GIVEN EXERCISE | Present every line of all the entries below as a single numbered list, leaving out any blank lines.

[Dataset items]
begin

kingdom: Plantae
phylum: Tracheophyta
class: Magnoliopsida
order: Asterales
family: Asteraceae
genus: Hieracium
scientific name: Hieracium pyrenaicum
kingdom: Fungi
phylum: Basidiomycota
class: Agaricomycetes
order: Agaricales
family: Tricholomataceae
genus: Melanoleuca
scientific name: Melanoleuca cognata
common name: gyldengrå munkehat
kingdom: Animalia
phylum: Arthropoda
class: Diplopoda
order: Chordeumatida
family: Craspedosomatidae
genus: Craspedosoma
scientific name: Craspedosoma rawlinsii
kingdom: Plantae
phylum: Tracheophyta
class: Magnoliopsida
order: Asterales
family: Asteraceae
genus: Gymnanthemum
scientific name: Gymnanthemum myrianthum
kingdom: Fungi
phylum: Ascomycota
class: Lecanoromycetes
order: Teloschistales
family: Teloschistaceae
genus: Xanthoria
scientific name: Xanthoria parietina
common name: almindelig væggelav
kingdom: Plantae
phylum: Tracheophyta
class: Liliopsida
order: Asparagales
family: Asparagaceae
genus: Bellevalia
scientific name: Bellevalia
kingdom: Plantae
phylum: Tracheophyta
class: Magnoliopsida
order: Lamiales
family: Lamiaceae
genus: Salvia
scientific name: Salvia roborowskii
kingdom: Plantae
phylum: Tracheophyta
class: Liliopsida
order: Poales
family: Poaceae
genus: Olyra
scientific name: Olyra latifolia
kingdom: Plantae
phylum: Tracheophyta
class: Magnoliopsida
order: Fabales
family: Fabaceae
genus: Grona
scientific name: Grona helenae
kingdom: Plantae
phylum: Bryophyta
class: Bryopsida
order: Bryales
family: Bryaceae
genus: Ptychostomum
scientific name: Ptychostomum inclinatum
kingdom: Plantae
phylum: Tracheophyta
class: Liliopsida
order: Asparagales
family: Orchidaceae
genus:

end

EXERCISE ANSWER |
1. kingdom: Plantae
2. phylum: Tracheophyta
3. class: Magnoliopsida
4. order: Asterales
5. family: Asteraceae
6. genus: Hieracium
7. scientific name: Hieracium pyrenaicum
8. kingdom: Fungi
9. phylum: Basidiomycota
10. class: Agaricomycetes
11. order: Agaricales
12. family: Tricholomataceae
13. genus: Melanoleuca
14. scientific name: Melanoleuca cognata
15. common name: gyldengrå munkehat
16. kingdom: Animalia
17. phylum: Arthropoda
18. class: Diplopoda
19. order: Chordeumatida
20. family: Craspedosomatidae
21. genus: Craspedosoma
22. scientific name: Craspedosoma rawlinsii
23. kingdom: Plantae
24. phylum: Tracheophyta
25. class: Magnoliopsida
26. order: Asterales
27. family: Asteraceae
28. genus: Gymnanthemum
29. scientific name: Gymnanthemum myrianthum
30. kingdom: Fungi
31. phylum: Ascomycota
32. class: Lecanoromycetes
33. order: Teloschistales
34. family: Teloschistaceae
35. genus: Xanthoria
36. scientific name: Xanthoria parietina
37. common name: almindelig væggelav
38. kingdom: Plantae
39. phylum: Tracheophyta
40. class: Liliopsida
41. order: Asparagales
42. family: Asparagaceae
43. genus: Bellevalia
44. scientific name: Bellevalia
45. kingdom: Plantae
46. phylum: Tracheophyta
47. class: Magnoliopsida
48. order: Lamiales
49. family: Lamiaceae
50. genus: Salvia
51. scientific name: Salvia roborowskii
52. kingdom: Plantae
53. phylum: Tracheophyta
54. class: Liliopsida
55. order: Poales
56. family: Poaceae
57. genus: Olyra
58. scientific name: Olyra latifolia
59. kingdom: Plantae
60. phylum: Tracheophyta
61. class: Magnoliopsida
62. order: Fabales
63. family: Fabaceae
64. genus: Grona
65. scientific name: Grona helenae
66. kingdom: Plantae
67. phylum: Bryophyta
68. class: Bryopsida
69. order: Bryales
70. family: Bryaceae
71. genus: Ptychostomum
72. scientific name: Ptychostomum inclinatum
73. kingdom: Plantae
74. phylum: Tracheophyta
75. class: Liliopsida
76. order: Asparagales
77. family: Orchidaceae
78. genus:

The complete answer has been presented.